What to do about this?

At universities, students and young researchers are expected to learn good philosophy of science primarily “covertly”, by “osmosis” from their advisors, professors, and peers, plus the standard “Philosophy” or “Philosophy of Science” courses. This “covert” strategy of upskilling in philosophy of science is itself methodologically dubious and strikes me as ineffective, e.g., it hinges too much on how good at philosophy of science is the mentor/​advisor themselves, which may vary greatly.

In programs like SERI MATS, the “osmosis” strategy of imparting good philosophy of science to people becomes even more problematic because the interaction and cooperation time is limited: in university, a student regularly meets with their advisor and other professors for several years, not several months.

Therefore, direct teaching via seminars seems necessary.

I surveyed the seminar curriculum of the last cohort and it barely touches on philosophy of science, epistemology, methodology and strategy of research.

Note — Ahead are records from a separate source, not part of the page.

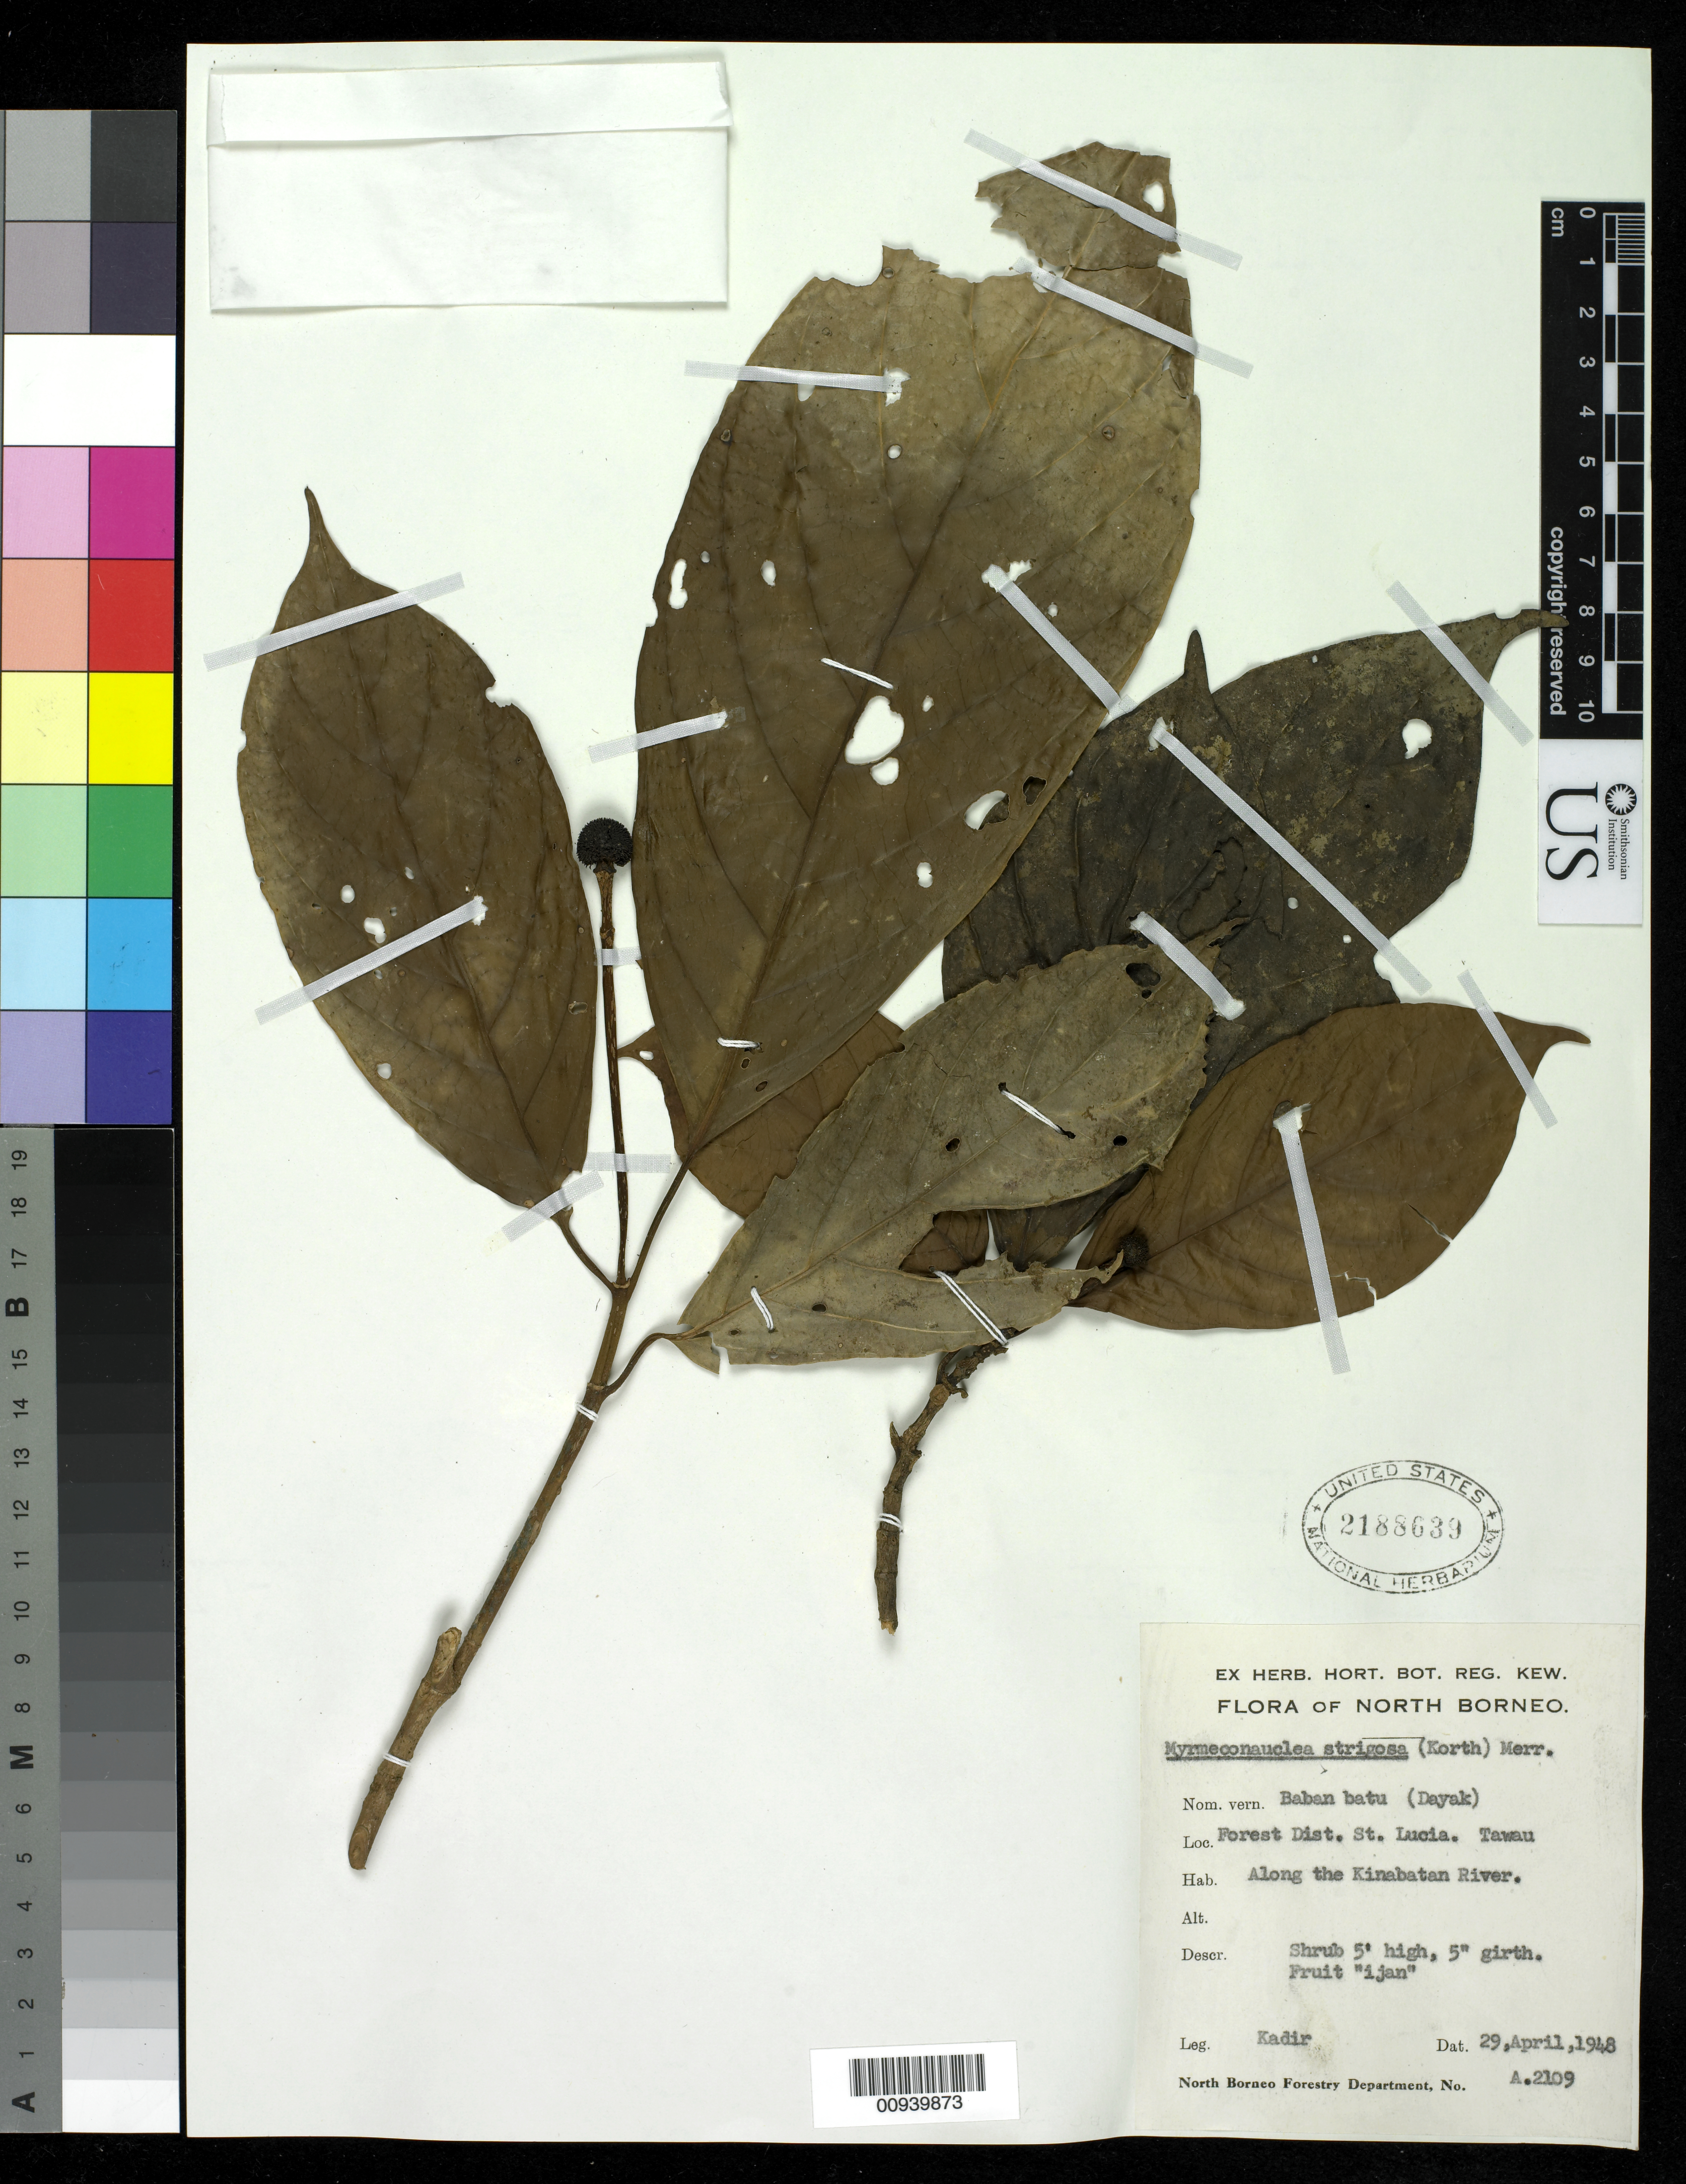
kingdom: Plantae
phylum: Tracheophyta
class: Magnoliopsida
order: Gentianales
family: Rubiaceae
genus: Myrmeconauclea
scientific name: Myrmeconauclea strigosa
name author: (Korth.) Merr.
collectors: Kadir Bin Abdul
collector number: A 2109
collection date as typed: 29 Apr 1948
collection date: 1948-04-29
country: Malaysia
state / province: Sabah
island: Borneo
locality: F.D., St. Lucia, Tawaualong the Kinabatan R.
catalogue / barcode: US 2188639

Apart from the debate that I mentioned above, which touches on the strategy, “How much should be invested in interpretability research?”, there is also a seminar about “Technical Writing” which is about methodology, and that’s it.

I think there should be much more seminars about philosophy of science, methodology of science, and strategy of research in the program. Perhaps, not at the expense of other seminar content, but via increasing the number of seminar hours. Talks about ethics, and in particular about ethical naturalism (such as Oliver Scott Curry’s “Morality as Cooperation”), or interaction of ethics and science more generally, also seem essential.

My own views on philosophy of science and methodology of research in application to AI Safety are expressed in the post “A multi-disciplinary view on AI safety research”. It’s similar in spirit to Dan Hendryks’ “Interdisciplinary AI Safety”, based on the “Pragmatic AI Safety” agenda, but there are also some differences that I haven’t published yet and these differences are beyond the scope of this letter to detail.

It seems that Santa Fe Institute is organizationally interested in AI and is hosting a lot of relevant seminars themselves, so I imagine they would be interested to collaborate with SERI MATS on this. They are also good at philosophy of science.